“Extremely gratifying,” are the words Dominic Moore chose to describe what Smashfest has become through its seven-year tenure.
In the first year, the charity ping-pong challenge raised $25,000, and now seven years later the event has raised more than $865,000. The increase of support and popularity is something Moore wouldn’t have imagined when he started the event seven years ago.
“In Year 1, we started with kind of a quirky idea and we weren’t sure how it would be received,” Moore said. “Now in Year 7, to see what it’s become, it’s a testament to everyone that’s involved.”
The charity ping-pong challenge, which is held at the Steam Whistle Brewery in Toronto, is supported by the NHLPA and raises money annually for research surrounding concussions and rare cancers. With the support of current and former NHLers, Moore has been able to make the event a growing success.
Some of the NHLers at the event this year included William Nylander, Jeff Skinner, Chris Tierney and now four-time consecutive champ Patrick Eaves, who beat Skinner in the final. But it was the presence of former NHLer Doug Gilmour which made this year that much more special for Moore.
“He’s one of my favorite players, obviously,” Moore said. “I idolized him growing up.”
This year, Smashfest announced that they supported a new partnership with Dr. Arthur Brown at the Robarts Research Institute at the University of Western Ontario. The new study being initiated focuses on concussions in regard to a brain protein called tau which maintains the structure and health of brain cells.
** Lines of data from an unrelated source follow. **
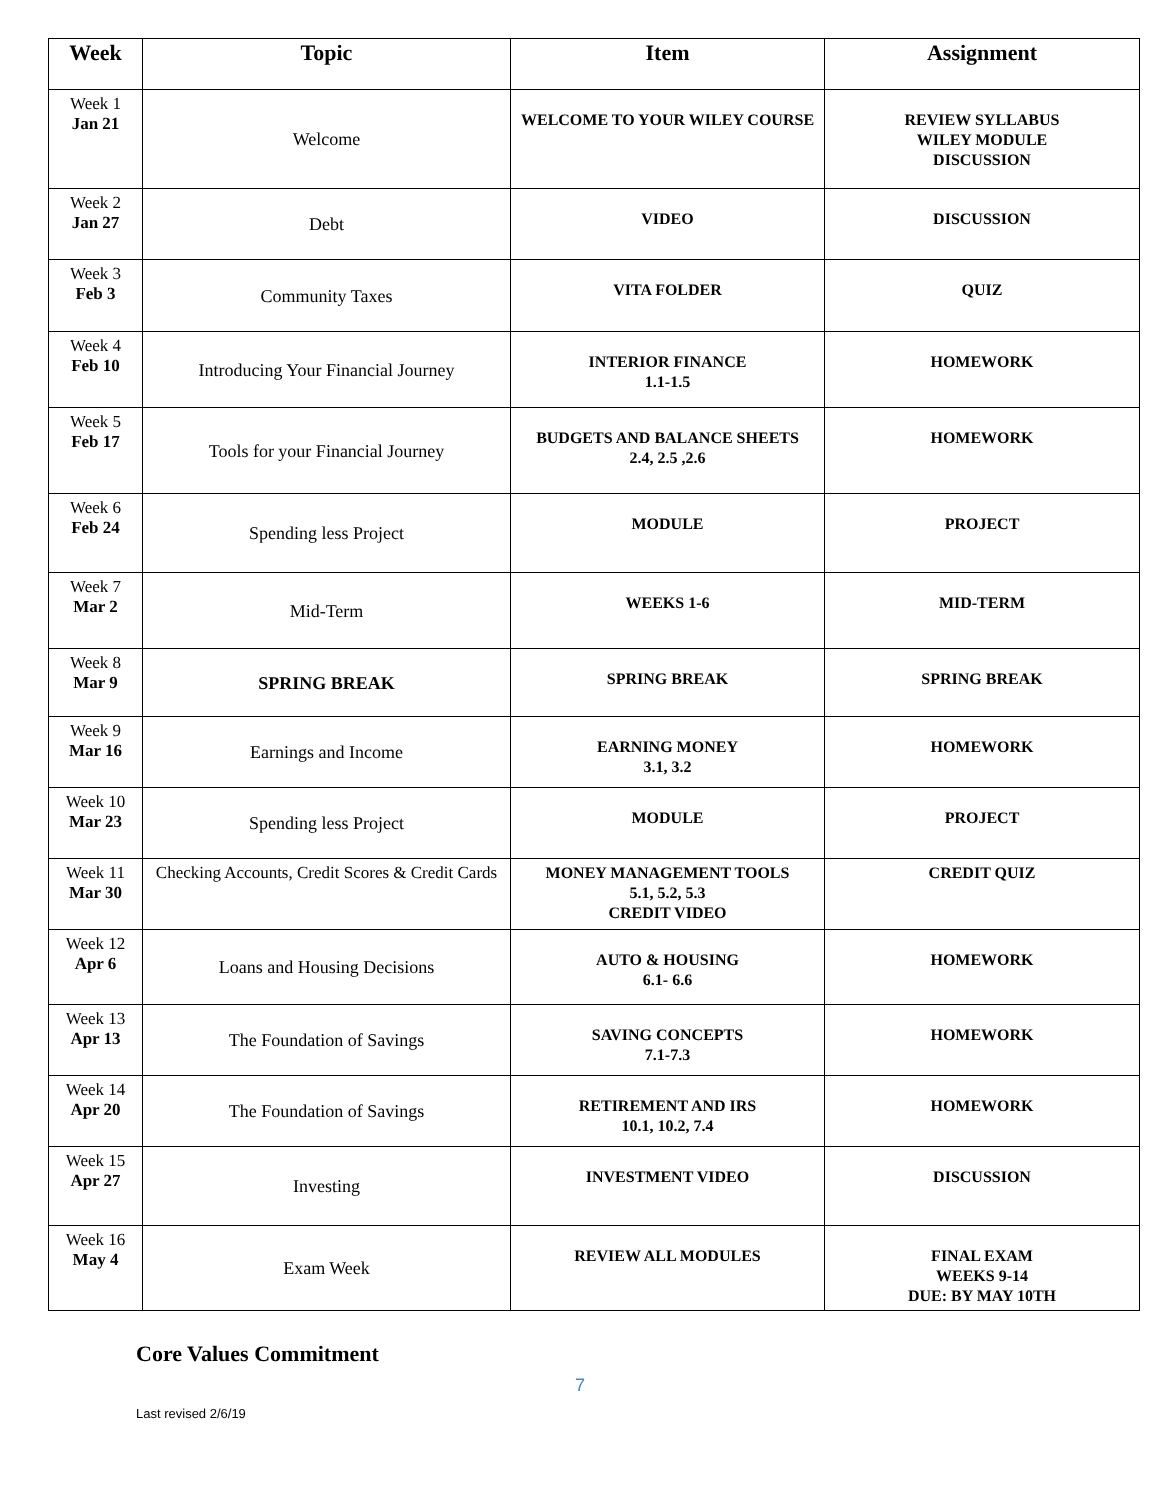| Week | Topic | Item | Assignment |
| --- | --- | --- | --- |
| Week 1 Jan 21 | Welcome | WELCOME TO YOUR WILEY COURSE | REVIEW SYLLABUS WILEY MODULE DISCUSSION |
| Week 2 Jan 27 | Debt | VIDEO | DISCUSSION |
| Week 3 Feb 3 | Community Taxes | VITA FOLDER | QUIZ |
| Week 4 Feb 10 | Introducing Your Financial Journey | INTERIOR FINANCE 1.1-1.5 | HOMEWORK |
| Week 5 Feb 17 | Tools for your Financial Journey | BUDGETS AND BALANCE SHEETS 2.4, 2.5 ,2.6 | HOMEWORK |
| Week 6 Feb 24 | Spending less Project | MODULE | PROJECT |
| Week 7 Mar 2 | Mid-Term | WEEKS 1-6 | MID-TERM |
| Week 8 Mar 9 | SPRING BREAK | SPRING BREAK | SPRING BREAK |
| Week 9 Mar 16 | Earnings and Income | EARNING MONEY 3.1, 3.2 | HOMEWORK |
| Week 10 Mar 23 | Spending less Project | MODULE | PROJECT |
| Week 11 Mar 30 | Checking Accounts, Credit Scores & Credit Cards | MONEY MANAGEMENT TOOLS 5.1, 5.2, 5.3 CREDIT VIDEO | CREDIT QUIZ |
| Week 12 Apr 6 | Loans and Housing Decisions | AUTO & HOUSING 6.1- 6.6 | HOMEWORK |
| Week 13 Apr 13 | The Foundation of Savings | SAVING CONCEPTS 7.1-7.3 | HOMEWORK |
| Week 14 Apr 20 | The Foundation of Savings | RETIREMENT AND IRS 10.1, 10.2, 7.4 | HOMEWORK |
| Week 15 Apr 27 | Investing | INVESTMENT VIDEO | DISCUSSION |
| Week 16 May 4 | Exam Week | REVIEW ALL MODULES | FINAL EXAM WEEKS 9-14 DUE: BY MAY 10TH |
Core Values Commitment
7
Last revised 2/6/19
This brain protein is also known to take an abnormal form and accumulate in parts of the brain, leading to harmful effects on the brain.
The study wants to focus on whether or not restraining tau will result in reduced levels of abnormal tau and lead to better cognitive performance in the long term.
Concussion protocols in the NHL have been a hot topic for years now.
“I think it’s getting better,” Eaves said. “I know we have talks about it and I’d say when I started in the league until now, it has drastically improved.”
On the rare cancer side, last year Smashfest announced its support to the Broad Institute, which intends to create resources to quicken the study and treatment of rare cancers.
“It’s a pilot project,” Moore said. “So what they’re learning has greater application then even what they are discovering themselves because it’s a model for other projects to follow.”
Even though it’s been just seven years, Smashfest is already making a difference in two areas of critical medical research which impacts millions of people every year.
And with a jam-packed event space, there is no shortage of support.
“There’s a ton more people here; it’s getting the coverage it deserves,” Eaves said. “It’s a great event to be a part of and for great causes.”